*** DOCUMENT TEXT ***

# Minimalist lighting on a dime.



## Al B Thayer (Dec 10, 2011)

My wife did a really nice job on decorating for Christmas this year. Not too much and not too little and I noticed the light over the table was outdated and no longer fit in. So I started looking in Houzz and after about 2000 photos this is what I came up with. It's along the minimalist line of lighting with a slant toward retro.









I've got about $15 in the sockets and $10 in wire. The shades are drilled out glass bowls from a cheap pottery store $3 a piece. This was thrown together in a short evening.








Al


----------



## AndyV (Jun 18, 2014)

Looks great!


----------



## Travico (Dec 25, 2012)

It is a nice THROW TOGETHER!!


----------



## Redrox007 (May 4, 2011)

Does it meet all electrical and fire code regs Al? I'm Canada we have very strict ones for obvious safety reasons. =Better!


----------



## Al B Thayer (Dec 10, 2011)

Redrox007 said:


> Does it meet all electrical and fire code regs Al? I'm Canada we have very strict ones for obvious safety reasons. =Better!


In my southern home they have inspector for speaker wire and up. Because the work ethic stinks there. In my northern home there are only inspections on a well and septic. So there is no loss of liberty. 

Did you have a comment about the light?

Al


----------



## Chamfer (Sep 6, 2014)

That looks great Al! Ive always had bad luck trying to drill through glass. What was your approach on drilling the bowls?

Again really nice.


----------



## rubberduck (Jun 24, 2014)

Chamfer said:


> That looks great Al! Ive always had bad luck trying to drill through glass. What was your approach on drilling the bowls?
> 
> Again really nice.


Exactly +1. I think the light looks fantastic !!!!


----------



## Al B Thayer (Dec 10, 2011)

Chamfer said:


> That looks great Al! Ive always had bad luck trying to drill through glass. What was your approach on drilling the bowls?
> 
> Again really nice.


I used a diamond hole saw 1 3/8" found at the blue box store in a drill press with a dab of water. Works quite well.

Thanks for the kind words.

Al


----------



## BigJim (Sep 2, 2008)

I always like brass and glass, that does look good, I would not have thought about drilling the bowls.


----------



## arvanlaar (Dec 29, 2014)

*** End of DOCUMENT TEXT ***
*** DATASET EXTRACT ***

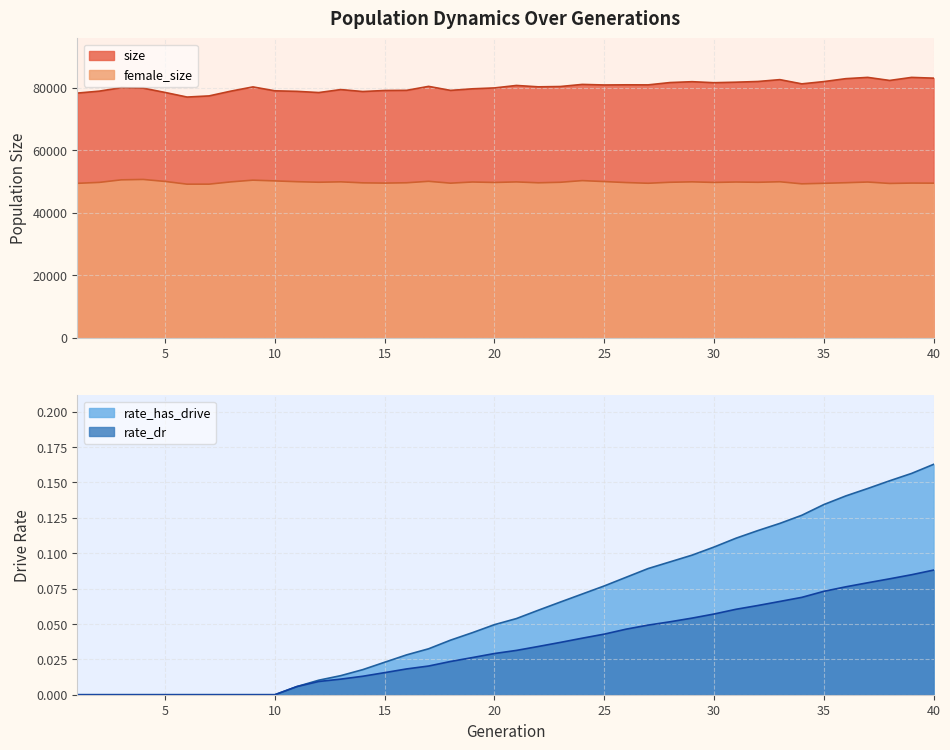

Count the number of data series in this chart.

4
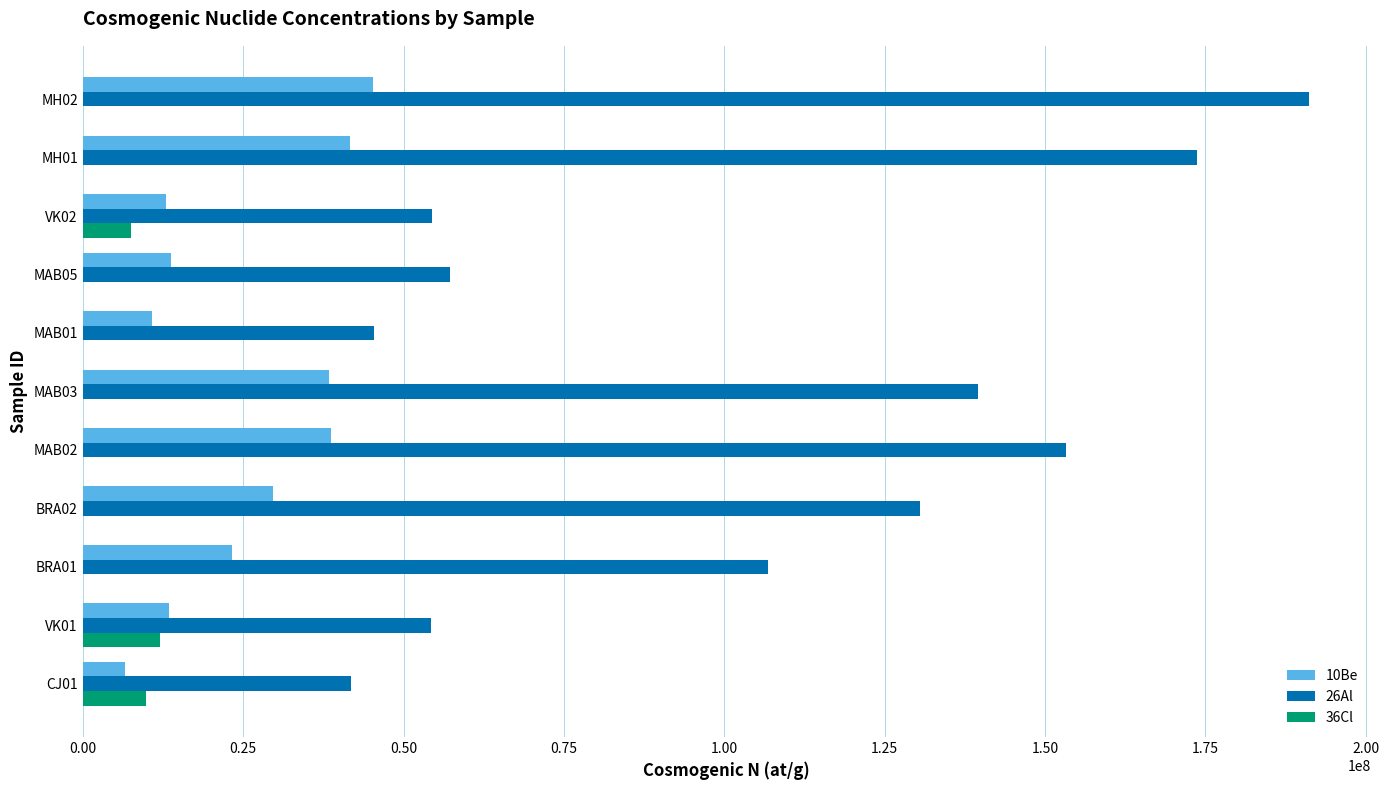

What is the average value of the 10Be series?

24958231.4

*** End of DATASET EXTRACT ***

* [WORK ITEM]
From the forum thread about the homemade table light, set down word for word the stretch from "In my southern" through "(Sep 6, 2014)".

* [EXERCISE RESULT]
In my southern home they have inspector for speaker wire and up. Because the work ethic stinks there. In my northern home there are only inspections on a well and septic. So there is no loss of liberty. 

Did you have a comment about the light?

Al


----------



## Chamfer (Sep 6, 2014)